*Il quesito*
Rispondi alle domande seguenti in base al testo sull'accordo fiduciario.
(a) Quale efficacia ha il trasferimento e quale forza ha il patto restitutorio?
(b) Mediante quale ragionamento, e secondo quale articolo del codice civile, può essere raggiunta la prova del pactum fiduciae?
(c) Quale forma non è richiesta per il patto fiduciario che abbia ad oggetto il trasferimento di quote societarie?

*Testo proposto*
▼▼▼

Con l’accordo fiduciario una parte, nella veste di fiduciante, trasferisce ad un’altra, nella qualità di fiduciario, la titolarità di una res, con il vincolo in capo al fiduciario - in virtù del c.d. pactum fiduciae - di ritrasferire la stessa al fiduciante o ad altro soggetto da lui designato entro un certo termine ovvero al verificarsi di una certa condizione, che comporti il venir meno del rapporto fiduciario. Il negozio fiduciario determina dunque un’interposizione reale di persona, attraverso la quale l’interposto acquista la titolarità della res, pur essendo obbligato a tenere un certo comportamento stabilito con il fiduciante. Il trasferimento ha efficacia reale mentre il patto restitutorio ha forza meramente obbligatoria. Tale figura si contrappone all’interposizione fittizia realizzata dal negozio simulato, ove per comune volontà delle parti la titolarità del bene oggetto del contratto permane in capo al simulato alienante.

La prova del pactum fiduciae, laddove costituisca un accordo connesso e collaterale, ulteriore - e non contrario ed in antitesi - rispetto al regolamento negoziale principale cui accede, non soggiace ai limiti della prova testimoniale di cui agli artt. 2721 ss. c.c. Tale prova può essere raggiunta pertanto anche mediante ragionamento presuntivo secondo il dettato dell’art. 2729 c.c. In particolare, il patto fiduciario che abbia ad oggetto il trasferimento di quote societarie non richiede la forma scritta ad substantiam o ad probationem.

▲▲▲

[Immagini dei grafici]
▼▼▼

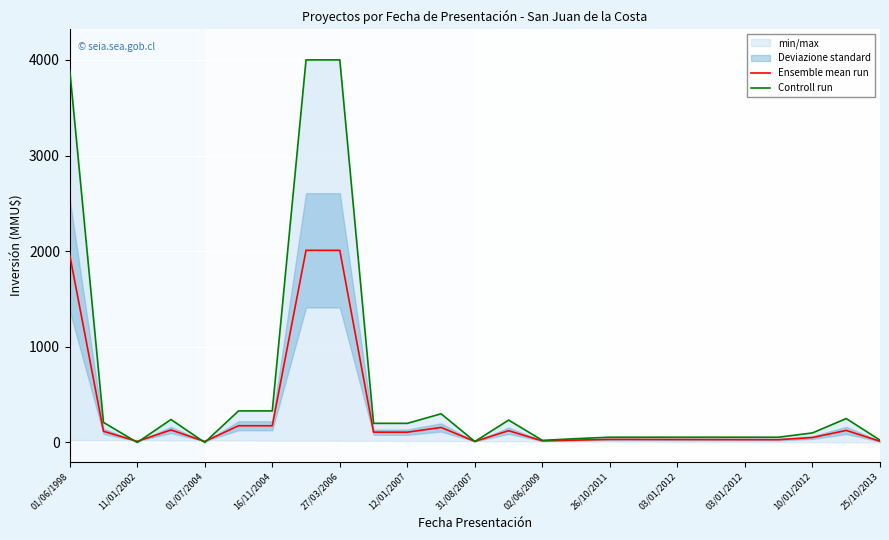

The Ensemble mean run series shows 956.8 at 27/03/2006. True or false?

False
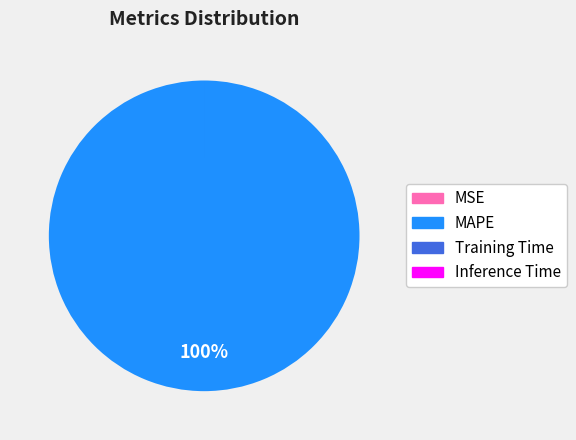

To the nearest percent, what is the difference between the largest and smallest slice percentages?

100%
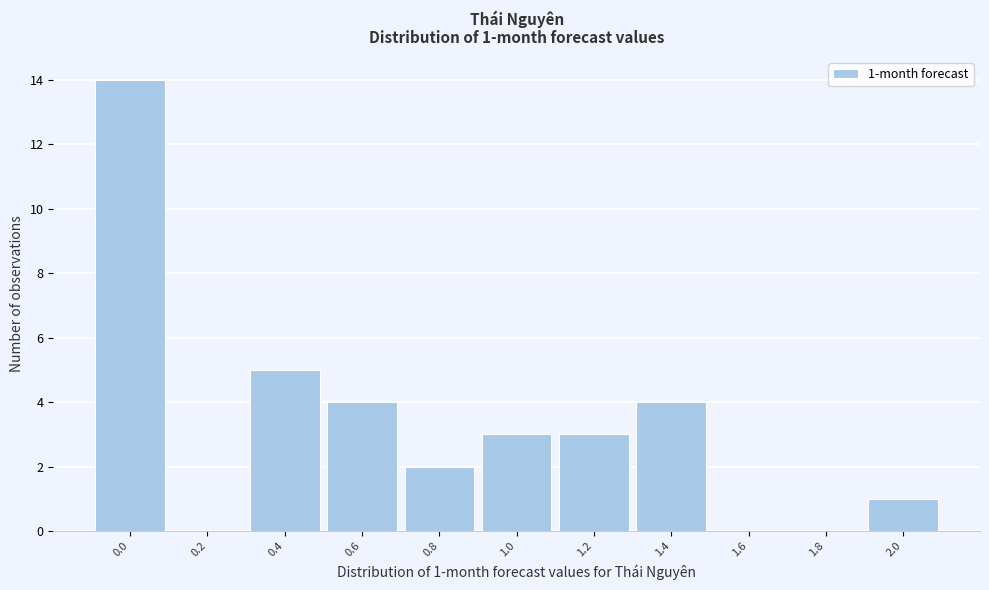

Reading left to right, what are all the values shown in this chart?

0.0=14	0.2=0	0.4=5	0.6=4	0.8=2	1.0=3	1.2=3	1.4=4	1.6=0	1.8=0	2.0=1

▲▲▲

*Risposta al quesito*
(a) Il trasferimento ha efficacia reale, mentre il patto restitutorio ha forza meramente obbligatoria.
(b) Mediante ragionamento presuntivo, secondo il dettato dell'art. 2729 c.c.
(c) La forma scritta ad substantiam o ad probationem.